On 15/05/26 10:37, Steven Rostedt wrote:
> A live lock occurred on a workload that was doing heavy networking traffic
> on a large machine where the softirqs would run 500us out of 750us. And it
> would also be waking up RT tasks, causing the RT pull logic to be
> constantly executed.
>
> When a softirq triggered on a CPU with RT tasks queued but not running
> yet, and the other CPUs would see this CPU as being overloaded, they would
> send an IPI over to it. The CPU would notice that the waiting RT tasks are
> of higher priority than the currently running task and simply schedule
> that CPU instead. But because the softirq was executing, before it could
> schedule, it would receive another IPI to do the same. The amount of IPIs
> would slow down the currently running softirq so much that before it could
> return back to task context, it would execute another softirq never
> allowing the CPU to schedule. This live locked that CPU.
>

I got a bit confused here, please correct me if I didn't get this right:

Per handle_softirqs(), we can't restart the softirq handling loop if
need_resched() is true (which would be the case here, per what we'd have
done it push_rt_task(@pull=true)).
I thought this meant softirqs couldn't be the issue, however this is only
valid within the scope of a single handle_softirqs() invocation.

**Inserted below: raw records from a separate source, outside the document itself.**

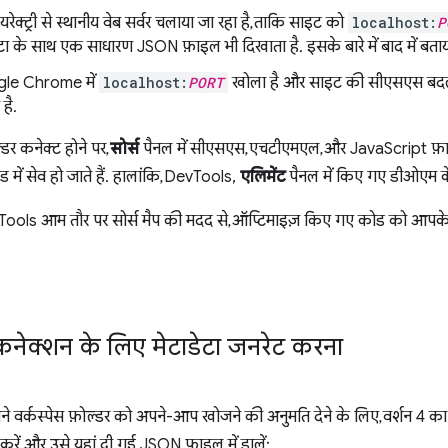
यरेक्ट्री से स्थानीय वेब सर्वर चलाया जा रहा है, ताकि साइट को
localhost:
P
ेटा के साथ एक साधारण JSON फ़ाइल भी दिखाता है. इसके बारे में बाद में बताय
le Chrome में
localhost:
PORT
खोला है और साइट की सीएसएस बदलन
है.
र कनेक्ट होने पर,
सोर्स
पैनल में सीएसएस, एचटीएमएल, और JavaScript फ़ा
ोड में सेव हो जाते हैं. हालांकि, DevTools,
एलिमेंट
पैनल में किए गए डीओएम के
ools आम तौर पर सोर्स मैप की मदद से, ऑप्टिमाइज़ किए गए कोड को आपके म
नेक्शन के लिए मेटाडेटा जनरेट करना
वर्कस्पेस फ़ोल्डर को अपने-आप खोजने की अनुमति देने के लिए, वर्शन 4 क
रें और उसे यहां दी गई JSON फ़ाइल में डालें: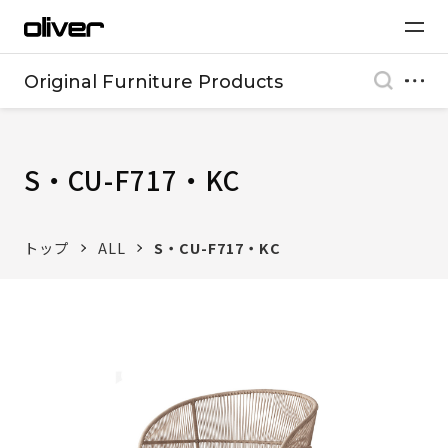
Original Furniture Products
S・CU-F717・KC
トップ
ALL
S・CU-F717・KC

AIUI here we're being hammered by IRQs, thus under this sort of pattern:

<IRQ>
__irq_exit_rcu()
invoke_softirq()
handle_softirqs()
// handle NET_RX_SOFTIRQ
// need_resched() is true so don't loop
</IRQ>

// Barely any progress made here towards actually executing __schedule()

<IRQ>
__irq_exit_rcu()
invoke_softirq()
handle_softirqs()
// handle NET_RX_SOFTIRQ and wake up some tasks
// need_resched() is true so don't loop
</IRQ>

& repeat ad nauseam. Did I get this right?